Fellow Texans, such aggression will not stand!

Once or twice over the years, we can laugh off these insults or take the imitation as flattery, but there comes a time when we must stand together and declare: Don’t mess with Texas food!

How did Arkansas’ queso delusion begin? In a 2009 documentary, “In Queso Fever: A Movie About Cheese Dip,” lawyer and filmmaker Nick Rogers claimed that the first cheese dip might have been served in 1935 in North Little Rock at a restaurant called Mexico Chiquito.

The state’s tourism folks are even desperate enough to snag some food business that they have made a Cheese Dip Trail of 19 restaurants that visitors to Arkansas can trace to score plenty of indigestion along the way.

The original recipe for cheese dip, by the way, starts with a roux of flour and butter and adds American cheese, paprika, cumin, chili powder and milk to bring the consistency like a thick soup. A cheesy béchamel, if you will.

That’s so cute, Arkansas.

“Maybe Arkansas created that recipe. I wouldn’t call it chile con queso at all,” said Diana Barrios Treviño of the Los Barrios, Hacienda de Los Barrios and Viola’s Ventanas restaurants. She’s kind of an expert. “I’m sure it’s lovely, but ours is great.”

There’s plenty of evidence — admittedly, we’ve looked into enough only to throw some interstate shade — that the melty chili con queso was created in Texas, likely in San Antonio.

Yup, that’s right.

First, the first Tex-Mex restaurant ever, The Original in San Antonio, opened in 1899. And though the earliest menu we can find is from the 1940s, it includes chili con queso. Recipe and menu development being what it is, it seems likely it was created before the Arkansas version.

Even if it wasn’t created in San Antonio, it’s at least a Texas creation that could have begun in Houston. Venerable restaurateur and civil rights pioneer Felix Tijerina (no relation) opened the Mexican Inn in 1929 and then Felix Mexican Restaurant in 1937, which was famous for its neon-orange queso. Like the Arkansas cheese dip, his recipe calls for a mixture of flour and water with vegetable oil, onions, tomatoes, cayenne, American cheese and other spices. Could he have invented Tex-Mex queso sometime in the early 1930s? Absolutamente!

But stadium nachos were definitely created in San Antonio.

“We are the originators of the fast-food nacho,” said Tony Liberto, president and CEO of San Antonio-based snack food company Rico’s. “We didn’t invent melted cheese, but we are recognized as the originators of that concept.”

# WHAT YOU NEED TO DO:
1. In the queso article, condense the paragraph beginning "Even if it wasn't created in San Antonio" into a short bulleted list that keeps its main facts.
2. According to the queso article, in what year did The Original in San Antonio open?
3. Pick up the queso article after its final sentence and write the next few paragraphs.

# DATASET EXCERPTS:
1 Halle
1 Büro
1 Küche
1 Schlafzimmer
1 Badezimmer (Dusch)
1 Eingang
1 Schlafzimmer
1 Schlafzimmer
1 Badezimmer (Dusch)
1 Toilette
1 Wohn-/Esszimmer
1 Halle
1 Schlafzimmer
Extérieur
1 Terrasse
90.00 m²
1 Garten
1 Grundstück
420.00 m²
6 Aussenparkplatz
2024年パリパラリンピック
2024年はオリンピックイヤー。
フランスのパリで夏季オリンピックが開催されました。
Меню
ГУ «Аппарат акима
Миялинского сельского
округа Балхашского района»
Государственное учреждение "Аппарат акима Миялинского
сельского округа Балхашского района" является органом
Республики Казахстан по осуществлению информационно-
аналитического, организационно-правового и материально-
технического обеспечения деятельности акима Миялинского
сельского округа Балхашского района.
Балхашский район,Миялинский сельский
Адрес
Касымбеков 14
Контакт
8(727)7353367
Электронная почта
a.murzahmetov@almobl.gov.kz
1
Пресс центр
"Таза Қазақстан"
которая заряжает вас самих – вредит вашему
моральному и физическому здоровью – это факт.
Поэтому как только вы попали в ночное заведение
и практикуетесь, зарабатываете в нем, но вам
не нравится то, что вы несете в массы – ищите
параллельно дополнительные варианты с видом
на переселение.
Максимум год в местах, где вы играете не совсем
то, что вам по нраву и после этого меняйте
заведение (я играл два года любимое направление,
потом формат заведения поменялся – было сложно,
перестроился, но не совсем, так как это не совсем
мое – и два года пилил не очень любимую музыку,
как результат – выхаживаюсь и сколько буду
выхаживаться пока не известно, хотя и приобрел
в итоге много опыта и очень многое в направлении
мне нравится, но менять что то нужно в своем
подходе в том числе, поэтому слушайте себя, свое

# ANSWERS FOR THE EXERCISE:
1.
- Chili con queso may not come from San Antonio, but it is at least a Texas creation that could have started in Houston.
- Restaurateur and civil rights pioneer Felix Tijerina opened the Mexican Inn in 1929 and Felix Mexican Restaurant in 1937.
- Felix Mexican Restaurant was famous for its neon-orange queso.
- Like the Arkansas cheese dip, his recipe uses a mixture of flour and water, plus vegetable oil, onions, tomatoes, cayenne, American cheese and other spices.
- He could have invented Tex-Mex queso in the early 1930s.

2. 1899

3.
Their nachos of melted cheese on top of tortilla chips topped with jalapeños are the No. 4 biggest-selling concession item in the country, behind popcorn, soda and hot dogs, he noted.

And his thoughts about Arkansas cheese dip?

“I have never heard of it,” he said. “We sell products in more than 57 different countries. I don’t think Arkansas can claim that.”

In any event, chili con queso — or just queso — is not Mexican at all. The dish from Northern Mexico, called either queso fundido or queso flameado, stars melted asadero or queso Chihuahua, but the melted American cheese or Velveeta that’s mother’s milk to Texans is made in the U.S.A.

The difference between queso (pronounced correctly) and KAY-so can vex even native Texans, so at the Barrios restaurants, servers often have to ask guests whether they’re ordering the Mexican or American versions.

Food culture and state pride are really touchy subjects, so we reached out via Twitter to the “misguided” writer of the viral piece of vile in that claimed Austin as the home of the breakfast taco with an offer to comment on the WSJ piece and redeem himself.

Alas, Matthew Sedacca, who now lives in New York, didn’t respond. But he’s now following us, so we know he got the message.

But Robbie Rodgers, the San Antonio restaurant insider who penned a viral manifesto in defense of San Antonio’s breakfast taco dominance after the Eater article appeared, was not so shy about sharing his views on the queso controversy.

“While there might have been a time when Arkansas in its Ozarkian isolation may have enjoyed reasonable doubt, we know Arkansas has internet access at this point, and to take that melted cheese and make it spicy, with chile even, and feign ignorance of the pre-eminence that is queso is nothing less than egregious.”